Monday, August 20, 2007

Medicare takes the plunge

Medicare will soon stop paying hospitals for the cost of treating "preventable errors, injuries, and infections that occur in hospitals" according to a front-page story in yesterday's New York Times. I'm not an expert in this area, but my naive observation is that this single policy change will mark the beginning of dramatic changes in health care reimbursement -- and perhaps health care delivery -- in the coming years. (Plenty of experts have weighed in on this -- Paul Levy has some links to them).

Commerical plans have been slowly but surely moving into the so-called P4P era of reimbursement, and Medicare is making its way there as well (David Harlow last week posted an excellent summary of Medicare's programs -- CMS forges ahead with pay-for-performance (P4P) initiatives). Up til now, the P4P conversation hasn't focused much on safety. There's been plenty of attention given to voluntary efforts and reporting on safety at the state and national levels (e.g., in Pennsylvania, Massachusetts, Indiana, and IHI's various campaigns). And, of course, there's Beth Israel Deaconness Medical Center which, under the leadership of Paul Levy, has been taking the lead in this type of reporting. But this focus on reporting and prevention had not really penetrated the conversation on payment and incentives. Until now.

On the face of it, the issue seems pretty straightforward.

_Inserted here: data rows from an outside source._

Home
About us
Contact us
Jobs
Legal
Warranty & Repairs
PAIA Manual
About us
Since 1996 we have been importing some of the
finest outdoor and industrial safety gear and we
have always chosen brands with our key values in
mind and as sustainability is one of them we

I pay you to do something, and if you screw up along the way, you should pay to fix the screw-up that you created. In practice, of course, it's much more complicated. A couple of issues that come to mind are:

Measurement. Are there clear ways to distinguish preventable from non-preventable errors? The issue is both with respect to categories (e.g., central line infections but not other types of infections) and threshholds (e.g., zero tolerance vs deviations from a baseline). If it's like most measurement, the majority of cases will be relatively easy to categorize, but some won't, and this minority of cases will constitute 90% of the measurement effort and 100% of the pushback.

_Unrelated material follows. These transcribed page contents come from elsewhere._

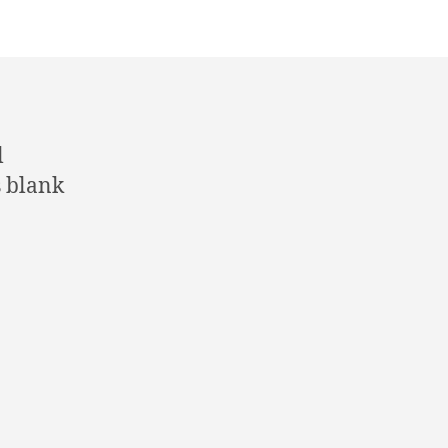
l
s blank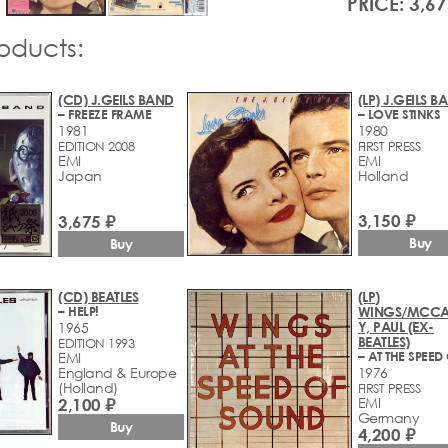
PRICE: 3,67
roducts:
(CD) J.GEILS BAND
(LP) J.GEILS B
– FREEZE FRAME
– LOVE STINKS
1981
1980
EDITION 2008
FIRST PRESS
EMI
EMI
Japan
Holland
3,150 ₽
3,675 ₽
Buy
Buy
(CD) BEATLES
(LP)
– HELP!
WINGS/MCCA
Y, PAUL (EX-
1965
BEATLES)
EDITION 1993
EMI
England & Europe
1976
(Holland)
FIRST PRESS
2,100 ₽
EMI
Germany
Buy
4,200 ₽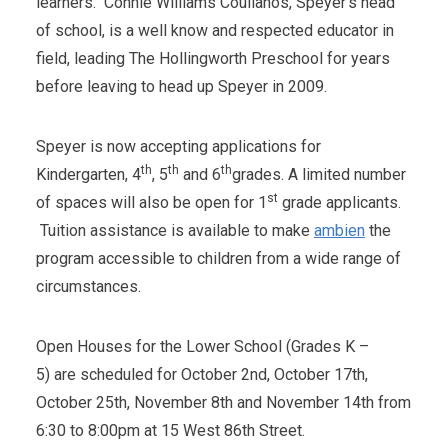
learners. Connie Williams Coulianos, Speyer's head
of school, is a well know and respected educator in
field, leading The Hollingworth Preschool for years
before leaving to head up Speyer in 2009.
Speyer is now accepting applications for
th
th
th
Kindergarten, 4
, 5
and 6
grades. A limited number
st
of spaces will also be open for 1
grade applicants.
Tuition assistance is available to make
ambien
the
program accessible to children from a wide range of
circumstances.
Open Houses for the Lower School (Grades K –
5) are scheduled for October 2nd, October 17th,
October 25th, November 8th and November 14th from
6:30 to 8:00pm at 15 West 86th Street.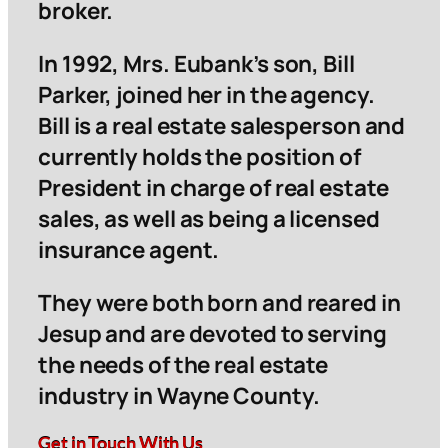
broker.
In 1992, Mrs. Eubank’s son, Bill
Parker, joined her in the agency.
Bill is a real estate salesperson and
currently holds the position of
President in charge of real estate
sales, as well as being a licensed
insurance agent.
They were both born and reared in
Jesup and are devoted to serving
the needs of the real estate
industry in Wayne County.
Get in Touch With Us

Payment. Who's going to pay for the treatment of preventable errors? While we'd like to think of these as potentially zero-incident events, we live in a messy world, and statistically it's never going to be zero. So, let's say I suffer a "preventable error" in the hospital, and my insurance carrier tells the hospital that they're not paying for my treatment. Well, who does pay at that point? Supposedly the Medicare rules are going to say that the hospitals can't pass this cost to the patient. Is the hospital on the hook for the payment? What if the error was caused by a physician who isn't a hospital employee -- is s/he responsible for the payment? Will hospitals and physicians have to take out more or a different type of insurance to cover such payments? Will their malpractice liability exposure go up if Medicare determines that a particular patient suffered from a preventable error? Will their malpractice insurance premiums be affected if Medicare determines that they caused preventable errors, even if no litigation arises from the incident?

I don't think these complexities are show-stoppers -- after all, health care reimbursement addresses very complex issues every day (the new 2008 rules on inpatient prospective payments are over 2000 pages long -- and that's just this year's changes). I think this is a watershed moment in health care financing because it constitutes a real step away from the current "cost-plus" paradigm of reimbursement. I don't count current P4P efforts as real change because there's much more smoke there than fire owing to weak measures, dubious connections between those measures and actual quality, and correspondingly, shallow financial incentives.

Not paying for preventable errors seems different than current P4P efforts because it's something that patients/consumers (and the media) understand, it deals with reimbursement at the individual case level rather than the patient panel level and, finally, there's real money on the table. The fact that Medicare is taking this step is perhaps the biggest news of all. Medicare is the biggest player in the health care market, and commercial plans are generally loathe to make fundamental changes in reimbursement approaches without Medicare's participation because they don't want to "go it alone" against physicians and hospitals, and because their efforts are ineffectual anyway if they are diluted or contradicted by Medicare policies. Medicare's making these changes gives commercial plans the cover and the incentive to make more far-reaching changes in their own reimbursement approaches than they've been willing or able to make for a very long-time.